Air-conditioning mechanic If you’re installing air-con, you’ll want these guys on speed-dial – especially during our long, hot summers.

Arborist “You’ll need one if you have trees that could be affected
by the DA: the plans could be close to root systems, or trees could need removal,” says Wayd. “Bear in mind that removing trees can be pretty costly!”

Asbestos remover “We remove asbestos on pretty much every house,” says Wayd. “If there’s under 10 square metres of it, the builder is allowed to take it out himself, as long as all safety precautions are adhered to.” If it’s more, an asbestos contractor will be called in.

Certifier “Their basic role is to give approval to start construction.
In NSW, the certifier can look at a complying development certificate (CDC) and say, ‘yes, this property ticks all the boxes and adheres to all the criteria required; we can go straight to construction’,” says Wayd.

Energy-efficiency specialist “Having your home tested for energy efficiency can save you lots of money, so it’s a great idea when renovating. At the very least, you should talk to a solar specialist when planning your roofing,” says Natasha.

Excavator You’d be surprised by the amount of rubble and detritus
a renovation can create during excavating and demolition. “Your builder will probably have to hire a few skips as well,” says Natasha.

Flooring expert “Every renovation requires a flooring finish, whether it’s sanding new floorboards, a concrete polisher or a carpet layer,” says Natasha.

Glazier “You’ll always need one! Glass is required for windows, doors, showerscreens and even mirrors. If you’re lucky like me, you’ll find a glazier who’s happy to remove old glass when the delivery comes,” says Natasha.
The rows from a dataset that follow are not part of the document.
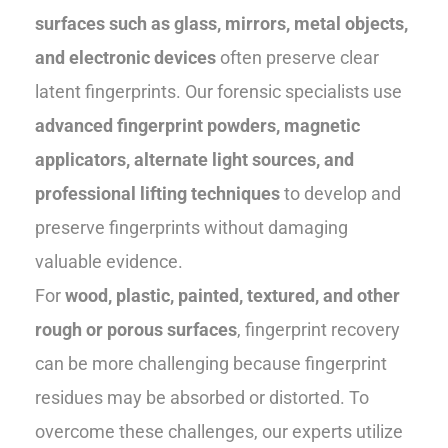
surfaces such as glass, mirrors, metal objects,
and electronic devices
often preserve clear
latent fingerprints. Our forensic specialists use
advanced fingerprint powders, magnetic
applicators, alternate light sources, and
professional lifting techniques
to develop and
preserve fingerprints without damaging
valuable evidence.
For
wood, plastic, painted, textured, and other
rough or porous surfaces
, fingerprint recovery
can be more challenging because fingerprint
residues may be absorbed or distorted. To
overcome these challenges, our experts utilize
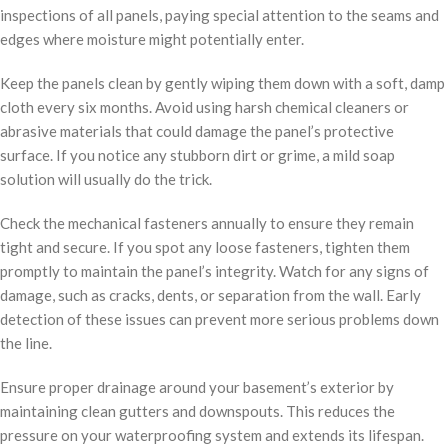
inspections of all panels, paying special attention to the seams and
edges where moisture might potentially enter.
Keep the panels clean by gently wiping them down with a soft, damp
cloth every six months. Avoid using harsh chemical cleaners or
abrasive materials that could damage the panel’s protective
surface. If you notice any stubborn dirt or grime, a mild soap
solution will usually do the trick.
Check the mechanical fasteners annually to ensure they remain
tight and secure. If you spot any loose fasteners, tighten them
promptly to maintain the panel’s integrity. Watch for any signs of
damage, such as cracks, dents, or separation from the wall. Early
detection of these issues can prevent more serious problems down
the line.
Ensure proper drainage around your basement’s exterior by
maintaining clean gutters and downspouts. This reduces the
pressure on your waterproofing system and extends its lifespan.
Gyprocker Finishing the walls often comes down to a choice between plastering, which can be expensive, and having
the walls gyprocked with plasterboard: a cheaper, lightweight option.

Heritage consultant “You’ll need one if your home is heritage-listed
and you want to make changes,” says Wayd. “Even if it’s not listed,
the council planner can decide that your house has historical significance because of its age and decide you need a heritage report. In this case, you’ll have to plan changes that are sympathetic to the age of the property.”
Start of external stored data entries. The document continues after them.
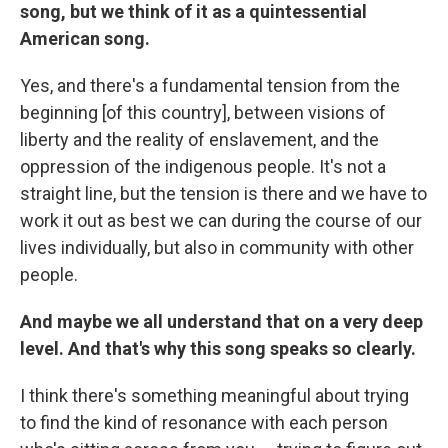
song, but we think of it as a quintessential
American song.
Yes, and there's a fundamental tension from the
beginning [of this country], between visions of
liberty and the reality of enslavement, and the
oppression of the indigenous people. It's not a
straight line, but the tension is there and we have to
work it out as best we can during the course of our
lives individually, but also in community with other
people.
And maybe we all understand that on a very deep
level. And that's why this song speaks so clearly.
I think there's something meaningful about trying
to find the kind of resonance with each person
Hydraulic engineer “These tradies deal with stormwater and
very complex plumbing jobs, particularly on commercial jobs,”
says Wayd. “A structural engineer deals with the design of a house and a lot of the time, if they’re qualified, they’ll do the hydraulics as well.”

Insulation specialist The right insulation keeps you cool during summer, helps your home retain heat in winter, reduces noise and, most importantly, helps your home’s energy rating.
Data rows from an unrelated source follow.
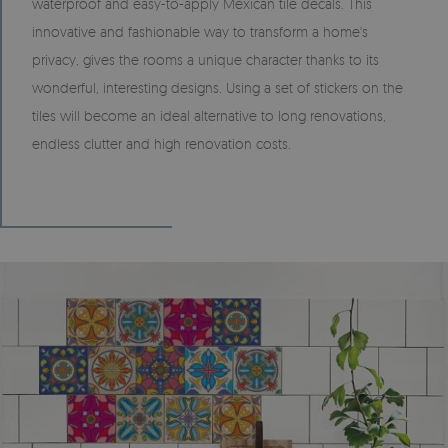
waterproof and easy-to-apply Mexican tile decals. This
innovative and fashionable way to transform a home's
privacy, gives the rooms a unique character thanks to its
wonderful, interesting designs. Using a set of stickers on the
tiles will become an ideal alternative to long renovations,
endless clutter and high renovation costs.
Landscape designer “You can design the backyard yourself, as long as it’s submitted to council properly,” says Wayd. Adds Natasha, “I’m a good renovator but not a great gardener, so I’ve enlisted the help of a local landscaper to design how the front and back yards will eventually be set out. It’s good to have a plan before construction begins so I can arrange for any trees or bushes to be removed, or take extra care in keeping them.”

Lawyer “Depending on the type of renovation, it may be helpful to have a lawyer who can give legal advice, especially when it comes to dealing with councils, getting permits or looking over any big contracts,” says Natasha.

Roofer Be aware that there are a lot of different specialists within the roofing trade, such as roof tilers and roof slaters.

Scaffolder “You or the builder may need to hire a scaffolder if there are any structural changes to be made to your home,” says Natasha.

Stair manufacturers “The builder may call in a specific stair manufacturer if you have a tricky staircase in mind,” says Wayd.

Stonemason “If part of your plans involve sandstone work, you’ll need a stonemason instead of a bricklayer. It’s an entirely different trade,” says Wayd.

Surveyor “A surveyor will survey and identify boundaries and anything on the land, like trees or other obstacles,” says Wayd. “At the end of the project they may come to check and measure that the building is done as per the approved plans.”

Traffic manager “If it’s a large project that creates havoc on the street, your builder may need to submit a traffic management plan to the council,” says Wayd.